- _Records provided_
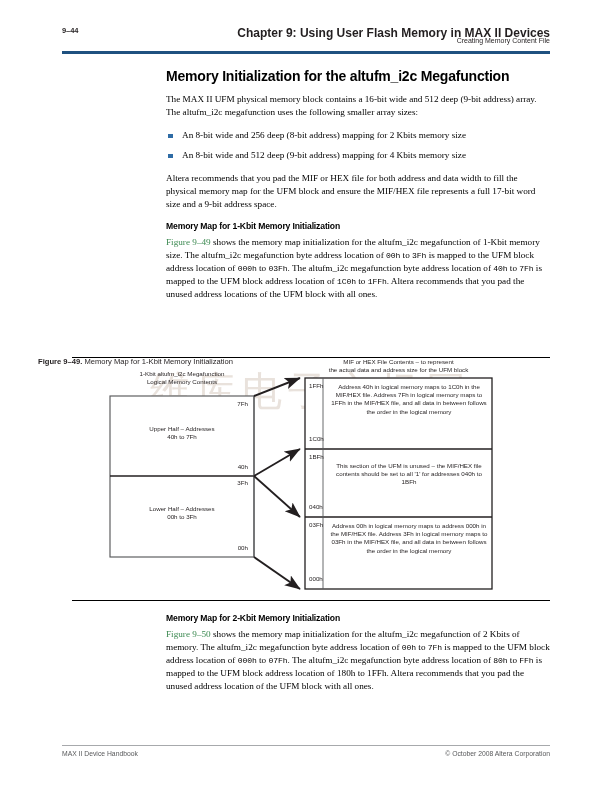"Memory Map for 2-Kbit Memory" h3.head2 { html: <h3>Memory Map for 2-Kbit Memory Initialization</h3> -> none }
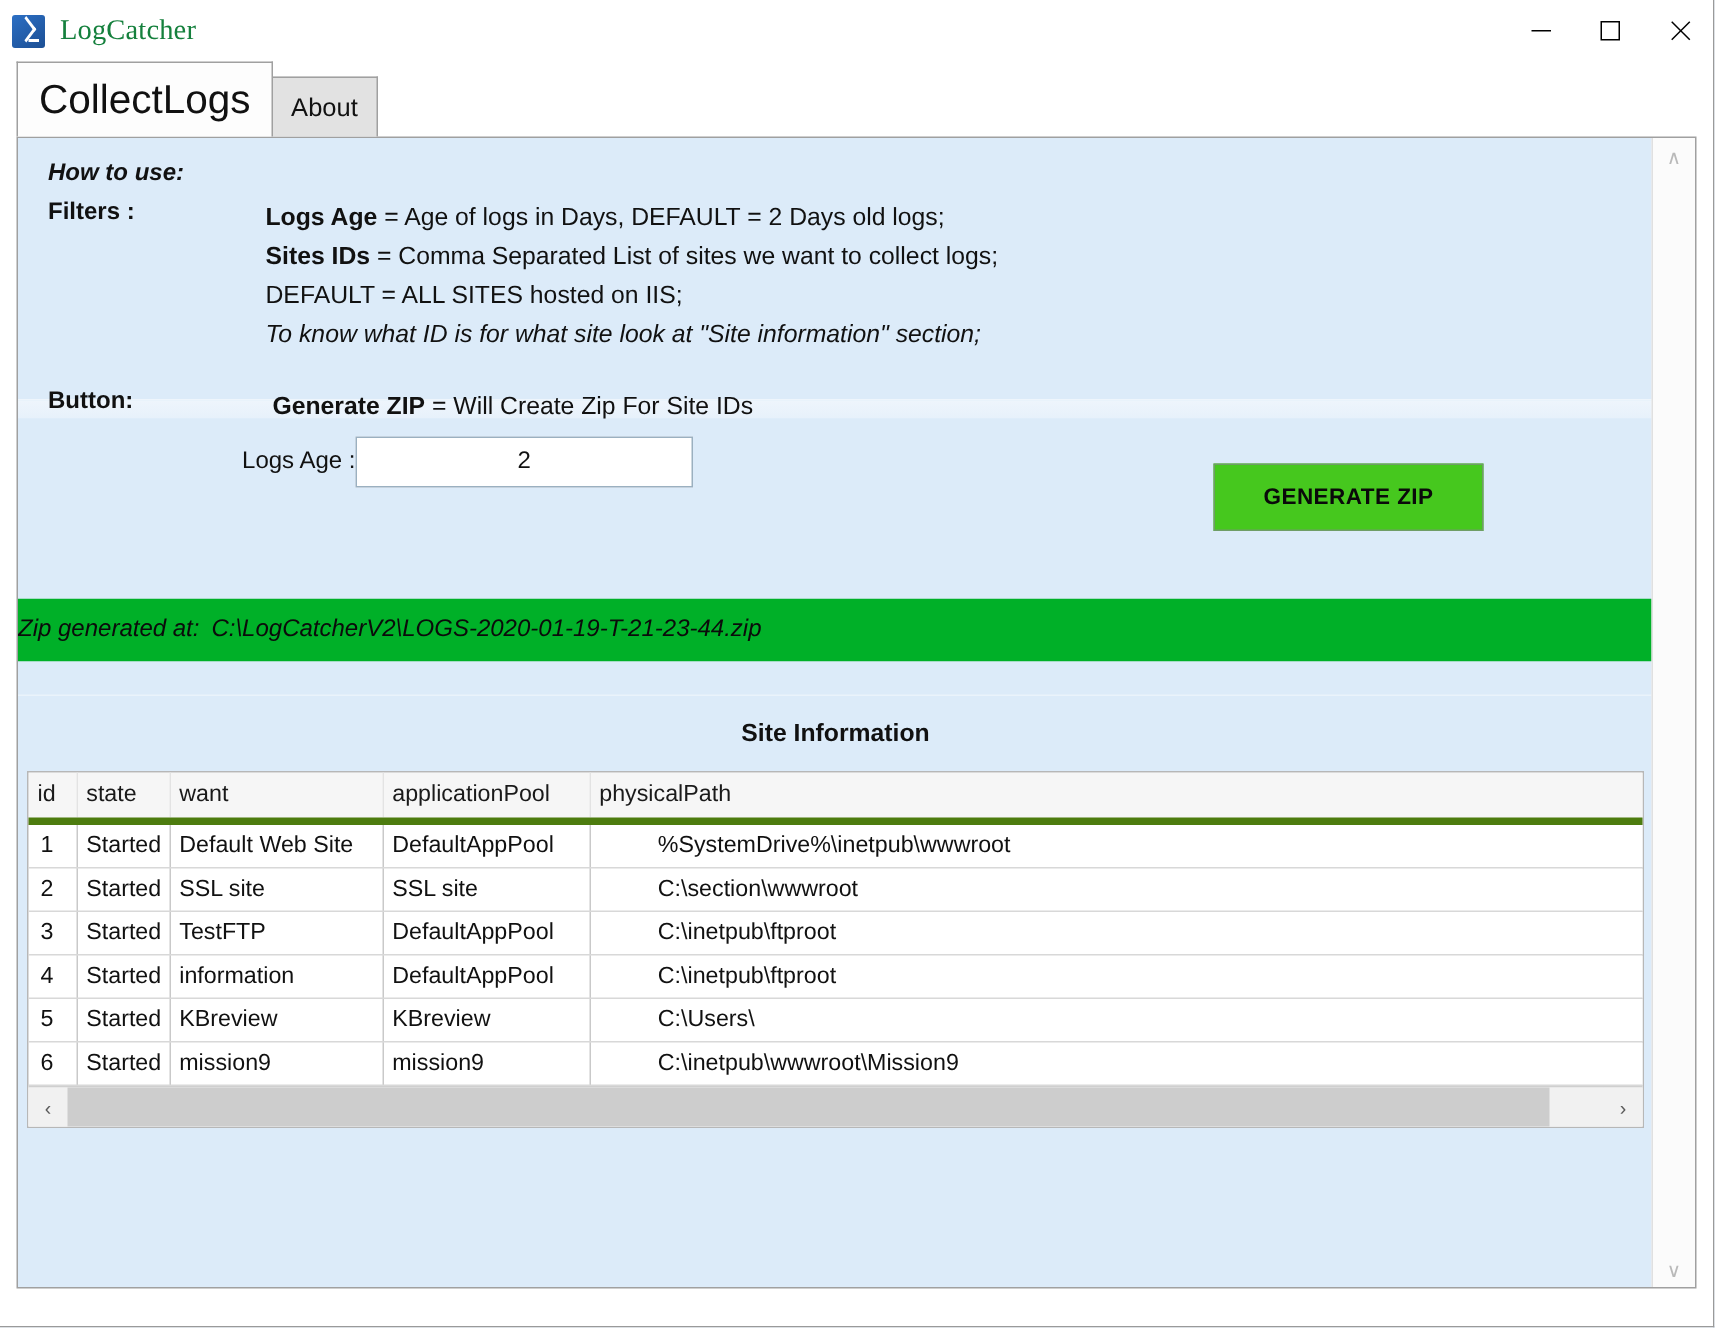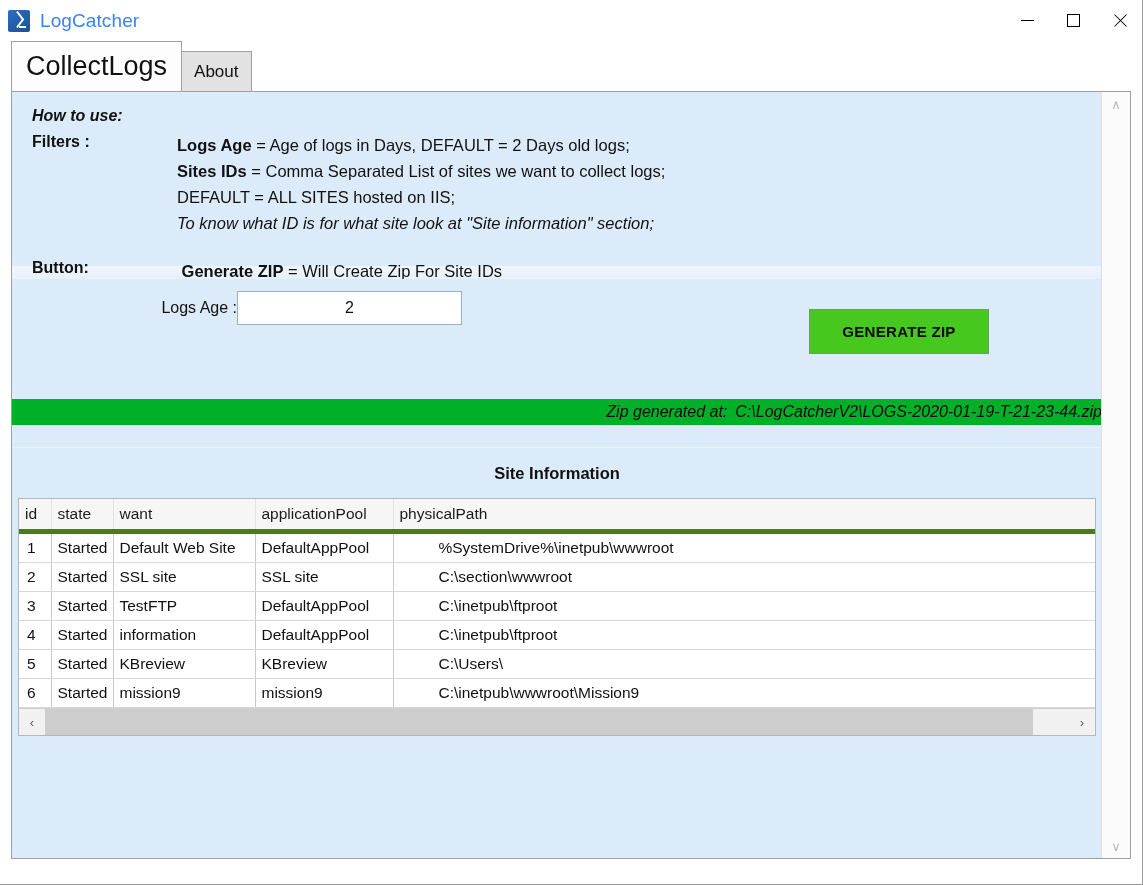"LogCatcher" .app-title { color: #3b82f6 -> #15803d; font-family: Liberation Sans, sans-serif -> Liberation Serif, serif }
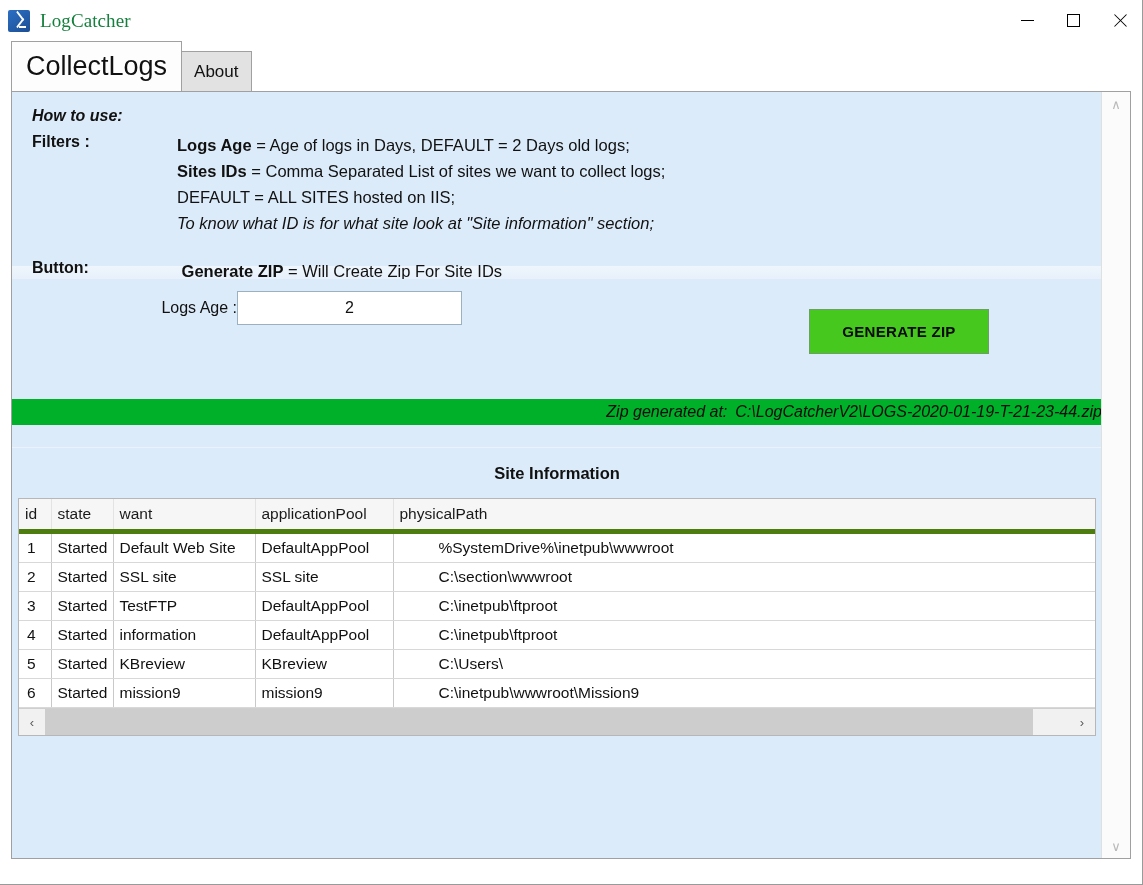"Zip generated at:" .status { height: 26px -> 42px; justify-content: flex-end -> flex-start }
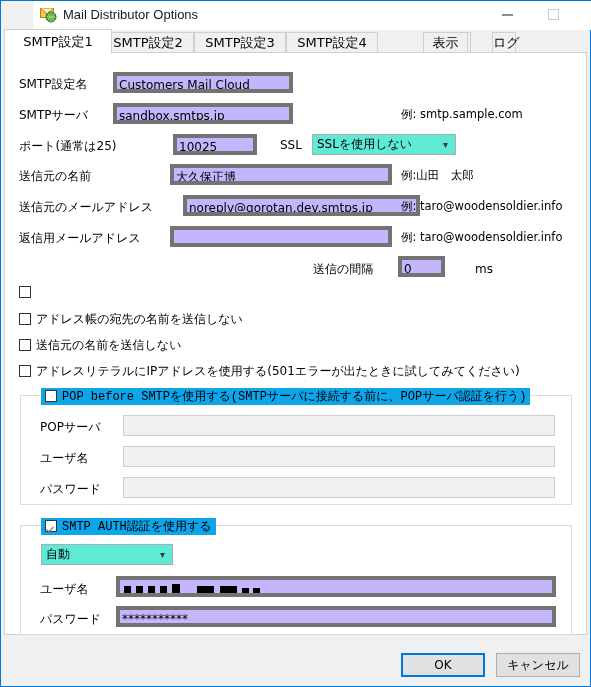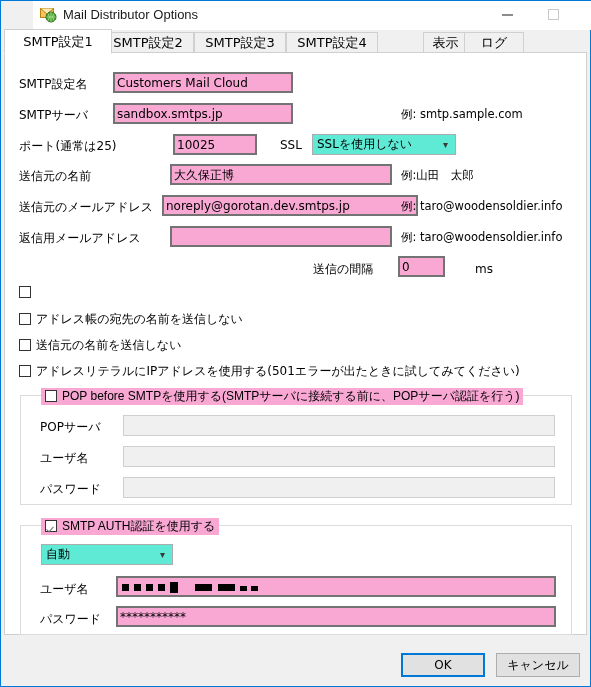"ログ" div.tab { left: 460px -> 488px; width: 60px -> 24px }
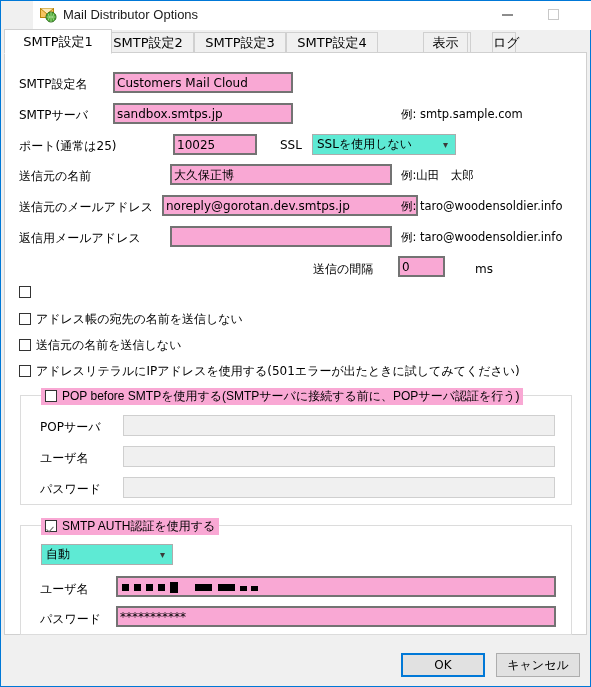"Customers Mail Cloud" .tb { background: #f9a8d4 -> #c4b5fd; border: 2px solid #737373 -> 4px solid #737373 }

- _Request_
For every entry above, write it out exactly and remove any image.

- _Result of the task_
"Memory Map for 2-Kbit Memory" h3.head2 { html: <h3>Memory Map for 2-Kbit Memory Initialization</h3> -> none }
"LogCatcher" .app-title { color: #3b82f6 -> #15803d; font-family: Liberation Sans, sans-serif -> Liberation Serif, serif }
"Zip generated at:" .status { height: 26px -> 42px; justify-content: flex-end -> flex-start }
"ログ" div.tab { left: 460px -> 488px; width: 60px -> 24px }
"Customers Mail Cloud" .tb { background: #f9a8d4 -> #c4b5fd; border: 2px solid #737373 -> 4px solid #737373 }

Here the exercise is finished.